[WHAT YOU ARE ASKED TO DO]
Render every line of the rows below as a Markdown table with two columns, No. and Entry, numbering the lines in order and skipping any blank lines.

[MATERIAL PROVIDED]
= = = =

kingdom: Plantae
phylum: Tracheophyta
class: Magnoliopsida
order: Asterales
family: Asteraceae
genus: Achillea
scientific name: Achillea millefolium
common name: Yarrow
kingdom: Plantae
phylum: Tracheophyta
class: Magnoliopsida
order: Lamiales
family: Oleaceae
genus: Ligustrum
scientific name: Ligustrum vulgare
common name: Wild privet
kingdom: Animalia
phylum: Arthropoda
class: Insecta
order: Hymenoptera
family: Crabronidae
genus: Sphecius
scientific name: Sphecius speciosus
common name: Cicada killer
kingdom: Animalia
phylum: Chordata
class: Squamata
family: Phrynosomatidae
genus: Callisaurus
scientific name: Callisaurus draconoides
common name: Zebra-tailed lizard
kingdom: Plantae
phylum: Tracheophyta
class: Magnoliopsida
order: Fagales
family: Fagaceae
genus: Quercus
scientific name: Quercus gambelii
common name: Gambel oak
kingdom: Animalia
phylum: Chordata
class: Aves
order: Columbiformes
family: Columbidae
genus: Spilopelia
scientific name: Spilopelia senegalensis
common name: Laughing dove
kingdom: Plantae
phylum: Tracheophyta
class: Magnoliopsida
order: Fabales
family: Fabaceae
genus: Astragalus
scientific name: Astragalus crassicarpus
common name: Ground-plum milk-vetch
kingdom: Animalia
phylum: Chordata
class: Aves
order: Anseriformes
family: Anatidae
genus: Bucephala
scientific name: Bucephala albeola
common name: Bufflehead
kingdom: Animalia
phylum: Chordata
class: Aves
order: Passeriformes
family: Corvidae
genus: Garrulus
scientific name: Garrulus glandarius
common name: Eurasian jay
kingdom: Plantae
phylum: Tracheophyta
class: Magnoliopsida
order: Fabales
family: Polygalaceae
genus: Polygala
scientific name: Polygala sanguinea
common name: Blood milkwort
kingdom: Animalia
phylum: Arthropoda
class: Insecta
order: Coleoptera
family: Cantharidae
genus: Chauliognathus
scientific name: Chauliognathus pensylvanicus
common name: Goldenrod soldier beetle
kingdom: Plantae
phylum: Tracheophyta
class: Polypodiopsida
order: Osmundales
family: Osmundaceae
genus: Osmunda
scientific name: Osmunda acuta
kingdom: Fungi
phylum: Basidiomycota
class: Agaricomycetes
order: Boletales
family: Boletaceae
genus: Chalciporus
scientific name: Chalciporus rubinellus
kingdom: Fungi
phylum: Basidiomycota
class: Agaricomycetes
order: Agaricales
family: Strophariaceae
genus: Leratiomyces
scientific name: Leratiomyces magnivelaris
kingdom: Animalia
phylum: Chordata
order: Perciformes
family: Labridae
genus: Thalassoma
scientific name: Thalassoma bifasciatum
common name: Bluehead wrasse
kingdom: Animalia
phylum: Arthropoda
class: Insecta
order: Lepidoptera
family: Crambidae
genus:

= = = =

[EXERCISE RESPONSE]
| No. | Entry |
|---|---|
| 1 | kingdom: Plantae |
| 2 | phylum: Tracheophyta |
| 3 | class: Magnoliopsida |
| 4 | order: Asterales |
| 5 | family: Asteraceae |
| 6 | genus: Achillea |
| 7 | scientific name: Achillea millefolium |
| 8 | common name: Yarrow |
| 9 | kingdom: Plantae |
| 10 | phylum: Tracheophyta |
| 11 | class: Magnoliopsida |
| 12 | order: Lamiales |
| 13 | family: Oleaceae |
| 14 | genus: Ligustrum |
| 15 | scientific name: Ligustrum vulgare |
| 16 | common name: Wild privet |
| 17 | kingdom: Animalia |
| 18 | phylum: Arthropoda |
| 19 | class: Insecta |
| 20 | order: Hymenoptera |
| 21 | family: Crabronidae |
| 22 | genus: Sphecius |
| 23 | scientific name: Sphecius speciosus |
| 24 | common name: Cicada killer |
| 25 | kingdom: Animalia |
| 26 | phylum: Chordata |
| 27 | class: Squamata |
| 28 | family: Phrynosomatidae |
| 29 | genus: Callisaurus |
| 30 | scientific name: Callisaurus draconoides |
| 31 | common name: Zebra-tailed lizard |
| 32 | kingdom: Plantae |
| 33 | phylum: Tracheophyta |
| 34 | class: Magnoliopsida |
| 35 | order: Fagales |
| 36 | family: Fagaceae |
| 37 | genus: Quercus |
| 38 | scientific name: Quercus gambelii |
| 39 | common name: Gambel oak |
| 40 | kingdom: Animalia |
| 41 | phylum: Chordata |
| 42 | class: Aves |
| 43 | order: Columbiformes |
| 44 | family: Columbidae |
| 45 | genus: Spilopelia |
| 46 | scientific name: Spilopelia senegalensis |
| 47 | common name: Laughing dove |
| 48 | kingdom: Plantae |
| 49 | phylum: Tracheophyta |
| 50 | class: Magnoliopsida |
| 51 | order: Fabales |
| 52 | family: Fabaceae |
| 53 | genus: Astragalus |
| 54 | scientific name: Astragalus crassicarpus |
| 55 | common name: Ground-plum milk-vetch |
| 56 | kingdom: Animalia |
| 57 | phylum: Chordata |
| 58 | class: Aves |
| 59 | order: Anseriformes |
| 60 | family: Anatidae |
| 61 | genus: Bucephala |
| 62 | scientific name: Bucephala albeola |
| 63 | common name: Bufflehead |
| 64 | kingdom: Animalia |
| 65 | phylum: Chordata |
| 66 | class: Aves |
| 67 | order: Passeriformes |
| 68 | family: Corvidae |
| 69 | genus: Garrulus |
| 70 | scientific name: Garrulus glandarius |
| 71 | common name: Eurasian jay |
| 72 | kingdom: Plantae |
| 73 | phylum: Tracheophyta |
| 74 | class: Magnoliopsida |
| 75 | order: Fabales |
| 76 | family: Polygalaceae |
| 77 | genus: Polygala |
| 78 | scientific name: Polygala sanguinea |
| 79 | common name: Blood milkwort |
| 80 | kingdom: Animalia |
| 81 | phylum: Arthropoda |
| 82 | class: Insecta |
| 83 | order: Coleoptera |
| 84 | family: Cantharidae |
| 85 | genus: Chauliognathus |
| 86 | scientific name: Chauliognathus pensylvanicus |
| 87 | common name: Goldenrod soldier beetle |
| 88 | kingdom: Plantae |
| 89 | phylum: Tracheophyta |
| 90 | class: Polypodiopsida |
| 91 | order: Osmundales |
| 92 | family: Osmundaceae |
| 93 | genus: Osmunda |
| 94 | scientific name: Osmunda acuta |
| 95 | kingdom: Fungi |
| 96 | phylum: Basidiomycota |
| 97 | class: Agaricomycetes |
| 98 | order: Boletales |
| 99 | family: Boletaceae |
| 100 | genus: Chalciporus |
| 101 | scientific name: Chalciporus rubinellus |
| 102 | kingdom: Fungi |
| 103 | phylum: Basidiomycota |
| 104 | class: Agaricomycetes |
| 105 | order: Agaricales |
| 106 | family: Strophariaceae |
| 107 | genus: Leratiomyces |
| 108 | scientific name: Leratiomyces magnivelaris |
| 109 | kingdom: Animalia |
| 110 | phylum: Chordata |
| 111 | order: Perciformes |
| 112 | family: Labridae |
| 113 | genus: Thalassoma |
| 114 | scientific name: Thalassoma bifasciatum |
| 115 | common name: Bluehead wrasse |
| 116 | kingdom: Animalia |
| 117 | phylum: Arthropoda |
| 118 | class: Insecta |
| 119 | order: Lepidoptera |
| 120 | family: Crambidae |
| 121 | genus: |